One thing that should be mentioned I think is that Django before
anything else was a jazz guitar player. His lines were the epitome
of good jazz, swinging, sometimes sparse, sometimes technical but all
made jazz sense.

The problem with studying the Manouche style of playing is that a
student can get away from the jazz concept and more toward an
amorphous "gypsy" style of playing that features pyrotechnics and
licks as opposed to improvisational mastery. For this reasons, I
think a good gypsy jazz player ought to be steeped in the language
of jazz, a foundation of harmony, a working knowledge of all kinds
of jazz playing and not just as Oscar Aleman put it "Gypsy tricks"
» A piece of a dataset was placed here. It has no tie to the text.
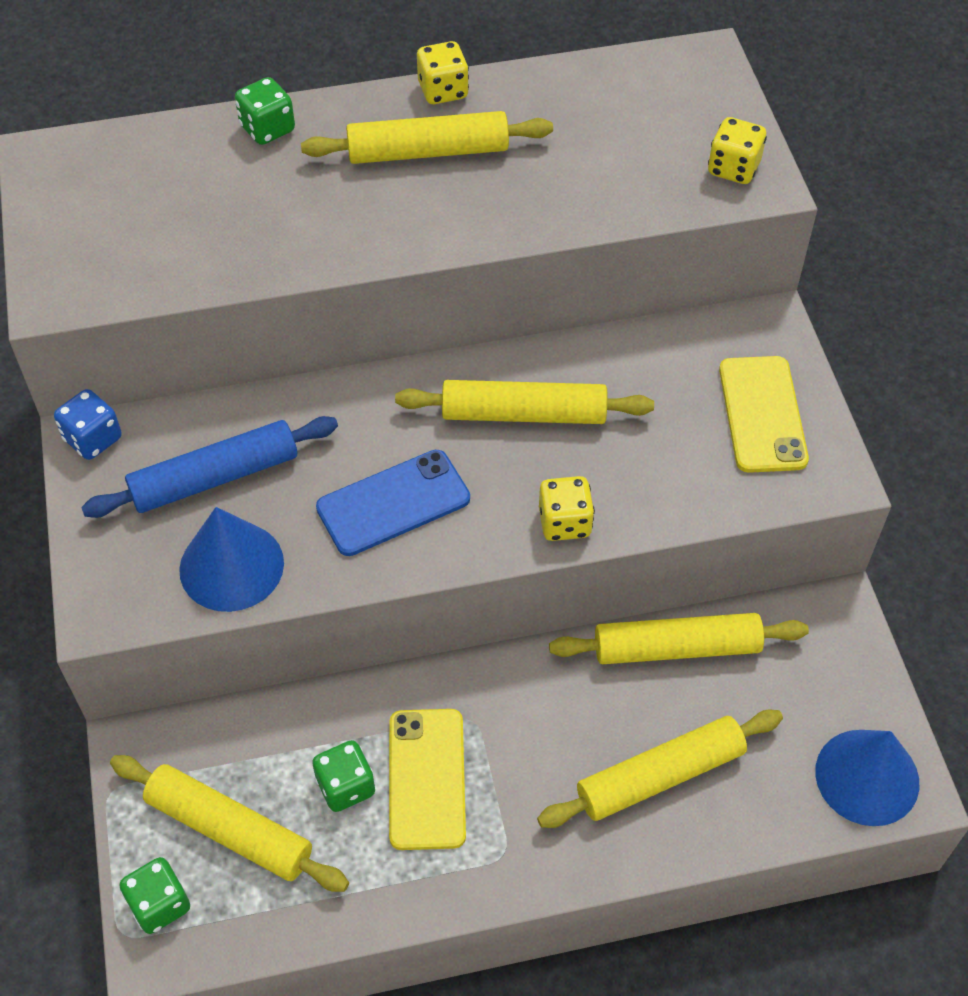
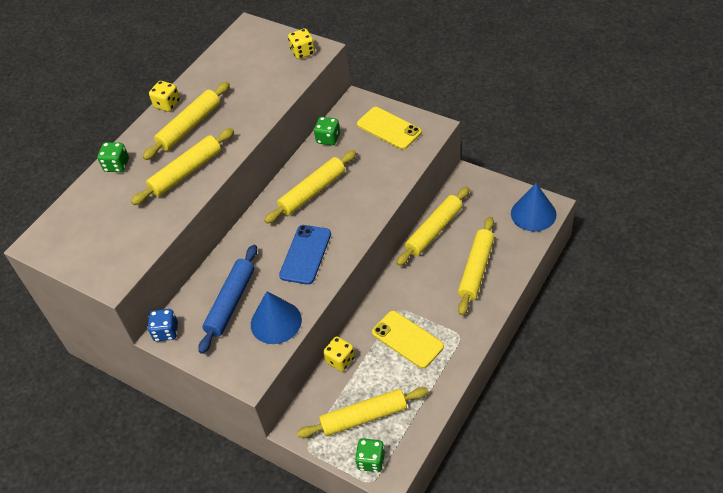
camera: 40 degrees left, 5 degrees down
(335, 220) = (186, 172): none -> yellow rolling pin
(346, 786) = (384, 367): green dice -> green dice (328, 139)
(564, 522) = (369, 210): yellow dice -> yellow dice (340, 360)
although when Django used them, they were wonderful. That's because
he was first and foremost a jazz musician to such a degree that
even though Louis Armstrong passed on him, Coleman Hawkins sought
him out and recorded with him. Django was imortalized in a elegy
by John Lewis of the Modern Jazz Quartet by a lovely little tune
called "Django". Every jazz guitarist of note coming down the proverbial "pike" has recognized Django as a jazz influence. Django, in turn recognized Eddie Lang as his inspiration. The early recordings of Venuti and Lang inevitably gave rise to the Qunitet of Hot Club of France. It's significant that Django's first instrument
was a six-string banjo. Django also loved Louis but it was regrettably not reciprocated.
Wanna' be a good Gypsy jazz player? Study jazz.